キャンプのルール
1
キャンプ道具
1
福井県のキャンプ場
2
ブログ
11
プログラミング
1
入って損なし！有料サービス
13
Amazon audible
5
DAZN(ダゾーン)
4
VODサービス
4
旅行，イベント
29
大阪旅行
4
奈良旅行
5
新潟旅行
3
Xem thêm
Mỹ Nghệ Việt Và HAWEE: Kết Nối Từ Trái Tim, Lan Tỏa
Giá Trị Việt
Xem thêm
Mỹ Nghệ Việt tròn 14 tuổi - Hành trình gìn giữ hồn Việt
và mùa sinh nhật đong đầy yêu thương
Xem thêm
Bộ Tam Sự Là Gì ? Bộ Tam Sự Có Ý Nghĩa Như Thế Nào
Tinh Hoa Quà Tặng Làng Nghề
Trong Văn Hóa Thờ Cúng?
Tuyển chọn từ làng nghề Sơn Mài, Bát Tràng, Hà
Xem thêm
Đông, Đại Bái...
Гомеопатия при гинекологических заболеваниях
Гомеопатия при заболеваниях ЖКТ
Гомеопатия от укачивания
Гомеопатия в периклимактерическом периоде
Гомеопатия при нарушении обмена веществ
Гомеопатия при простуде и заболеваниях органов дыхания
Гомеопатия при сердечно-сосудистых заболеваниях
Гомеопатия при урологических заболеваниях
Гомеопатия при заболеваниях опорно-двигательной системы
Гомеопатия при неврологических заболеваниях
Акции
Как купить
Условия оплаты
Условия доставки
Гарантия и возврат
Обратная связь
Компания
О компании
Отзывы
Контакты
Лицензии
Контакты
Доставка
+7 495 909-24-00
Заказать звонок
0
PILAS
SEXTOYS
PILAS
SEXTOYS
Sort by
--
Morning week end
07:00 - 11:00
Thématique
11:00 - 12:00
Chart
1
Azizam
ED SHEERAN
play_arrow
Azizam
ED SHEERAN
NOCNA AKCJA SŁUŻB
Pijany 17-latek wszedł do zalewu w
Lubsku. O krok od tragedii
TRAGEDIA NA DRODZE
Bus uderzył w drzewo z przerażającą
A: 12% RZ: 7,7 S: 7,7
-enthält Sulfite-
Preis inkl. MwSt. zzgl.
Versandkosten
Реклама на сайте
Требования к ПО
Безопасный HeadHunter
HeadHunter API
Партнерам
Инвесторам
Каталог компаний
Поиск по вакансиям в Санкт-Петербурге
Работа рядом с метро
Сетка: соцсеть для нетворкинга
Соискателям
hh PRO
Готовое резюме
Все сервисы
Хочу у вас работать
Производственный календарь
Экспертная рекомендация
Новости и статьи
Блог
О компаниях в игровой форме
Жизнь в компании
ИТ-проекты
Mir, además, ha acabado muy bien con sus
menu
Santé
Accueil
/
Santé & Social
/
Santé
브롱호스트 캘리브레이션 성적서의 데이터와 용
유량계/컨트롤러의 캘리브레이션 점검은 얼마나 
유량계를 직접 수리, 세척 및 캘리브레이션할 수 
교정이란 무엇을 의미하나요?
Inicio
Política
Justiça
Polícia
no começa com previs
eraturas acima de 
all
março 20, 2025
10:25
--------------------------------
** Goal of the exercise **
Copy the data above verbatim, beginning with its first line and ending after the line that contains "Versandkosten", both lines included.

** Solution to the problem **
キャンプのルール
1
キャンプ道具
1
福井県のキャンプ場
2
ブログ
11
プログラミング
1
入って損なし！有料サービス
13
Amazon audible
5
DAZN(ダゾーン)
4
VODサービス
4
旅行，イベント
29
大阪旅行
4
奈良旅行
5
新潟旅行
3
Xem thêm
Mỹ Nghệ Việt Và HAWEE: Kết Nối Từ Trái Tim, Lan Tỏa
Giá Trị Việt
Xem thêm
Mỹ Nghệ Việt tròn 14 tuổi - Hành trình gìn giữ hồn Việt
và mùa sinh nhật đong đầy yêu thương
Xem thêm
Bộ Tam Sự Là Gì ? Bộ Tam Sự Có Ý Nghĩa Như Thế Nào
Tinh Hoa Quà Tặng Làng Nghề
Trong Văn Hóa Thờ Cúng?
Tuyển chọn từ làng nghề Sơn Mài, Bát Tràng, Hà
Xem thêm
Đông, Đại Bái...
Гомеопатия при гинекологических заболеваниях
Гомеопатия при заболеваниях ЖКТ
Гомеопатия от укачивания
Гомеопатия в периклимактерическом периоде
Гомеопатия при нарушении обмена веществ
Гомеопатия при простуде и заболеваниях органов дыхания
Гомеопатия при сердечно-сосудистых заболеваниях
Гомеопатия при урологических заболеваниях
Гомеопатия при заболеваниях опорно-двигательной системы
Гомеопатия при неврологических заболеваниях
Акции
Как купить
Условия оплаты
Условия доставки
Гарантия и возврат
Обратная связь
Компания
О компании
Отзывы
Контакты
Лицензии
Контакты
Доставка
+7 495 909-24-00
Заказать звонок
0
PILAS
SEXTOYS
PILAS
SEXTOYS
Sort by
--
Morning week end
07:00 - 11:00
Thématique
11:00 - 12:00
Chart
1
Azizam
ED SHEERAN
play_arrow
Azizam
ED SHEERAN
NOCNA AKCJA SŁUŻB
Pijany 17-latek wszedł do zalewu w
Lubsku. O krok od tragedii
TRAGEDIA NA DRODZE
Bus uderzył w drzewo z przerażającą
A: 12% RZ: 7,7 S: 7,7
-enthält Sulfite-
Preis inkl. MwSt. zzgl.
Versandkosten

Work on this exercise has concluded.